Brief: Do not carry the pictures over; copy every other part of the entries exactly.

[Entries taken from a collection]

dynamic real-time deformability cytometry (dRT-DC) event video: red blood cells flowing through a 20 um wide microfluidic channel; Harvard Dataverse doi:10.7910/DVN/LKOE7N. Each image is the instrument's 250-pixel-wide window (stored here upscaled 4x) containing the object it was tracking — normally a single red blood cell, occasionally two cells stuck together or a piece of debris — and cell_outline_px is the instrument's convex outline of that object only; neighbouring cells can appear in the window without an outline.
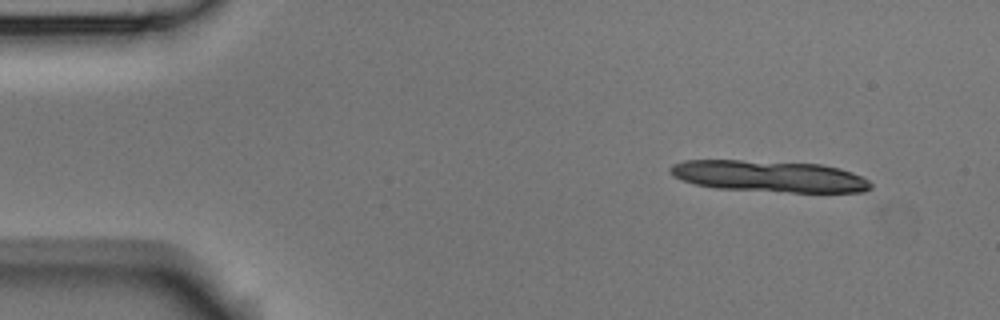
{"species": "Egyptian fruit bat (a non-hibernating species)", "species_latin": "Rousettus aegyptiacus", "temperature_condition": "room temperature", "stored_images_in_passage": 4, "camera_frame_rate_fps": 3000, "um_per_image_px": 0.085, "animal": {"sex": "male"}, "frame": {"image": 1, "passage_image": 1, "time_ms": 0.0, "image_size_px": [1000, 320], "cell_outline_px": [[872, 188], [864, 192], [792, 192], [716, 188], [696, 184], [680, 180], [672, 176], [668, 172], [668, 168], [672, 164], [684, 160], [740, 160], [820, 164], [840, 168], [852, 172], [868, 180], [872, 184]], "centroid_in_image_um": [65.35, 14.98], "position_along_channel_um": 19.7, "area_um2": 36.88}}
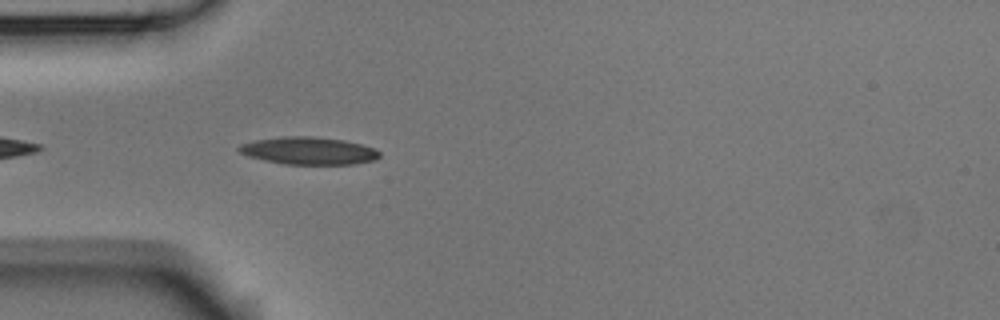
{"frame": {"image": 2, "passage_image": 4, "time_ms": 1.0, "image_size_px": [1000, 320], "cell_outline_px": [[380, 156], [376, 160], [352, 164], [284, 164], [264, 160], [248, 156], [240, 152], [236, 148], [240, 144], [256, 140], [280, 136], [312, 136], [344, 140], [376, 148], [380, 152]], "centroid_in_image_um": [26.24, 12.81], "position_along_channel_um": 58.8, "area_um2": 22.6}}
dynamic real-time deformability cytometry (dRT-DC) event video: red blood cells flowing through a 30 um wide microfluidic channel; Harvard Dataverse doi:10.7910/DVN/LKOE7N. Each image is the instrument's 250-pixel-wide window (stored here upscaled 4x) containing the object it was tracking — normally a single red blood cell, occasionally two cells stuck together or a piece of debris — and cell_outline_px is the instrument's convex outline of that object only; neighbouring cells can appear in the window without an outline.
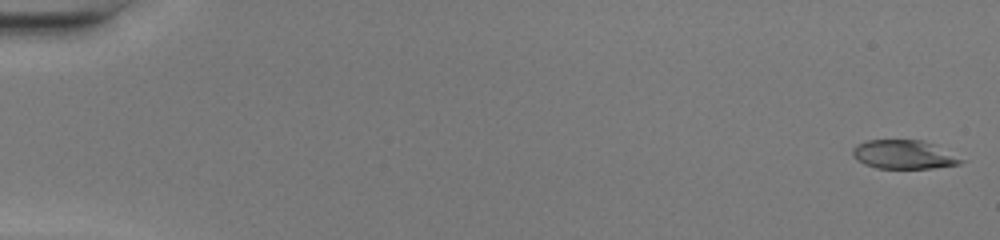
{"species": "common noctule bat (a hibernating species)", "species_latin": "Nyctalus noctula", "temperature_condition": "warm", "stored_images_in_passage": 48, "camera_frame_rate_fps": 3000, "um_per_image_px": 0.085, "animal": {"sex": "female", "body_mass_g": 20.0, "forearm_length_mm": 54.0}, "frame": {"image": 1, "passage_image": 1, "time_ms": 0.0, "image_size_px": [1000, 240], "cell_outline_px": [[968, 160], [960, 164], [932, 168], [876, 168], [864, 164], [856, 160], [852, 156], [852, 148], [856, 144], [868, 140], [924, 140], [936, 144]], "centroid_in_image_um": [76.87, 13.13], "position_along_channel_um": 8.1, "area_um2": 18.61}}
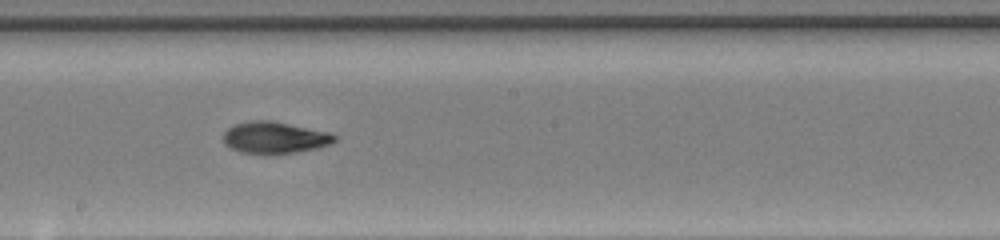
{"frame": {"image": 2, "passage_image": 28, "time_ms": 9.0, "image_size_px": [1000, 240], "cell_outline_px": [[336, 140], [332, 144], [316, 148], [296, 152], [240, 152], [224, 144], [224, 132], [228, 128], [236, 124], [252, 120], [272, 120], [328, 132], [336, 136]], "centroid_in_image_um": [23.36, 11.67], "position_along_channel_um": 224.8, "area_um2": 20.06}}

Response for this exercise:
dynamic real-time deformability cytometry (dRT-DC) event video: red blood cells flowing through a 20 um wide microfluidic channel; Harvard Dataverse doi:10.7910/DVN/LKOE7N. Each image is the instrument's 250-pixel-wide window (stored here upscaled 4x) containing the object it was tracking — normally a single red blood cell, occasionally two cells stuck together or a piece of debris — and cell_outline_px is the instrument's convex outline of that object only; neighbouring cells can appear in the window without an outline.
{"species": "Egyptian fruit bat (a non-hibernating species)", "species_latin": "Rousettus aegyptiacus", "temperature_condition": "room temperature", "stored_images_in_passage": 4, "camera_frame_rate_fps": 3000, "um_per_image_px": 0.085, "animal": {"sex": "male"}, "frame": {"image": 1, "passage_image": 1, "time_ms": 0.0, "image_size_px": [1000, 320], "cell_outline_px": [[872, 188], [864, 192], [792, 192], [716, 188], [696, 184], [680, 180], [672, 176], [668, 172], [668, 168], [672, 164], [684, 160], [740, 160], [820, 164], [840, 168], [852, 172], [868, 180], [872, 184]], "centroid_in_image_um": [65.35, 14.98], "position_along_channel_um": 19.7, "area_um2": 36.88}}
{"frame": {"image": 2, "passage_image": 4, "time_ms": 1.0, "image_size_px": [1000, 320], "cell_outline_px": [[380, 156], [376, 160], [352, 164], [284, 164], [264, 160], [248, 156], [240, 152], [236, 148], [240, 144], [256, 140], [280, 136], [312, 136], [344, 140], [376, 148], [380, 152]], "centroid_in_image_um": [26.24, 12.81], "position_along_channel_um": 58.8, "area_um2": 22.6}}
dynamic real-time deformability cytometry (dRT-DC) event video: red blood cells flowing through a 30 um wide microfluidic channel; Harvard Dataverse doi:10.7910/DVN/LKOE7N. Each image is the instrument's 250-pixel-wide window (stored here upscaled 4x) containing the object it was tracking — normally a single red blood cell, occasionally two cells stuck together or a piece of debris — and cell_outline_px is the instrument's convex outline of that object only; neighbouring cells can appear in the window without an outline.
{"species": "common noctule bat (a hibernating species)", "species_latin": "Nyctalus noctula", "temperature_condition": "warm", "stored_images_in_passage": 48, "camera_frame_rate_fps": 3000, "um_per_image_px": 0.085, "animal": {"sex": "female", "body_mass_g": 20.0, "forearm_length_mm": 54.0}, "frame": {"image": 1, "passage_image": 1, "time_ms": 0.0, "image_size_px": [1000, 240], "cell_outline_px": [[968, 160], [960, 164], [932, 168], [876, 168], [864, 164], [856, 160], [852, 156], [852, 148], [856, 144], [868, 140], [924, 140], [936, 144]], "centroid_in_image_um": [76.87, 13.13], "position_along_channel_um": 8.1, "area_um2": 18.61}}
{"frame": {"image": 2, "passage_image": 28, "time_ms": 9.0, "image_size_px": [1000, 240], "cell_outline_px": [[336, 140], [332, 144], [316, 148], [296, 152], [240, 152], [224, 144], [224, 132], [228, 128], [236, 124], [252, 120], [272, 120], [328, 132], [336, 136]], "centroid_in_image_um": [23.36, 11.67], "position_along_channel_um": 224.8, "area_um2": 20.06}}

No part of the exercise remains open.